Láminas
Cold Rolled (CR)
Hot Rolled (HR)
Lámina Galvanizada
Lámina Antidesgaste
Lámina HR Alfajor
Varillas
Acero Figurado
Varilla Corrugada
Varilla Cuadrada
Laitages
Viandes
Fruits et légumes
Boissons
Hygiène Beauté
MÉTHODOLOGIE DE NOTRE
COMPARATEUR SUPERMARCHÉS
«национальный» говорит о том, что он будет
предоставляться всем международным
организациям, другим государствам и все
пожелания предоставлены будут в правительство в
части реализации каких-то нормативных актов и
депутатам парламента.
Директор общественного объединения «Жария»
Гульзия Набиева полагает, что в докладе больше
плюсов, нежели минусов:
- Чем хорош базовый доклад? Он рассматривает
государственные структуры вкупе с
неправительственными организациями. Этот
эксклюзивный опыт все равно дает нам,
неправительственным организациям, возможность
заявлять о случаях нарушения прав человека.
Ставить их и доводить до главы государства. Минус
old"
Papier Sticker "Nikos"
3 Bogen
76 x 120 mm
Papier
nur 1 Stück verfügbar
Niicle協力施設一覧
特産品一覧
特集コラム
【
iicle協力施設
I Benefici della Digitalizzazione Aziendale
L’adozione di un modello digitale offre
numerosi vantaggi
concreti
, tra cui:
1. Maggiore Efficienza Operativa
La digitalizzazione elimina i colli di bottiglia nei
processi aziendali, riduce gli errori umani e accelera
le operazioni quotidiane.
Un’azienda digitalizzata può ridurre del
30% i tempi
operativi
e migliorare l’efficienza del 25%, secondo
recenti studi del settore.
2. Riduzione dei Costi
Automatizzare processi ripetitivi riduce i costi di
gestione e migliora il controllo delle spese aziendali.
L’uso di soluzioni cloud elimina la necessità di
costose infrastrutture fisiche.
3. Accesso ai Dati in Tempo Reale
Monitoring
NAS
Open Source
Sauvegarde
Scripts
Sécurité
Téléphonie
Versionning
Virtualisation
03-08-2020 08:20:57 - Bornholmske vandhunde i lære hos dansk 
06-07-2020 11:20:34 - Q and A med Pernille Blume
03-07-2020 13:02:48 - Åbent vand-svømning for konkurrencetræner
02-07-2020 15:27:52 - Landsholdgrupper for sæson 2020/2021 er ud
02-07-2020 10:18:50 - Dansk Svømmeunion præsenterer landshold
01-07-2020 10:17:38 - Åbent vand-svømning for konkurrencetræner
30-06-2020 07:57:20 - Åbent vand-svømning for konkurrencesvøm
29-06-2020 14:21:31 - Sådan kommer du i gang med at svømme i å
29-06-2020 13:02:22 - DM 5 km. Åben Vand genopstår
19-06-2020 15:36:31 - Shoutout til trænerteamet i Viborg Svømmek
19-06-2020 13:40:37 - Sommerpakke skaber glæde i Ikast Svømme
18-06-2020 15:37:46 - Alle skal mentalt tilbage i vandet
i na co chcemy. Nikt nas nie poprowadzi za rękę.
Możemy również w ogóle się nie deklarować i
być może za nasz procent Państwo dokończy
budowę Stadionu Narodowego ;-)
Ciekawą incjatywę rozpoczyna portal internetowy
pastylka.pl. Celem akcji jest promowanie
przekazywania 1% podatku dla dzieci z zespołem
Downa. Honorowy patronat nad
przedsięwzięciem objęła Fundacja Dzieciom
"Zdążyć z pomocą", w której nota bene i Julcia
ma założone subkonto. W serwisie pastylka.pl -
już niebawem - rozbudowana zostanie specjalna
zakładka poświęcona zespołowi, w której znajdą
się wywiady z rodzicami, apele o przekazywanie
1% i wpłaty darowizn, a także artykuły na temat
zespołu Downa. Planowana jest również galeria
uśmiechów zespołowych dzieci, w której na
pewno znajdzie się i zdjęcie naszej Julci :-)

#####

* _REQUIRED ACTION_
Each line of the material that contains the string "pastylka" has to be copied out.

* _TASK ANSWER_
pastylka.pl. Celem akcji jest promowanie
ma założone subkonto. W serwisie pastylka.pl -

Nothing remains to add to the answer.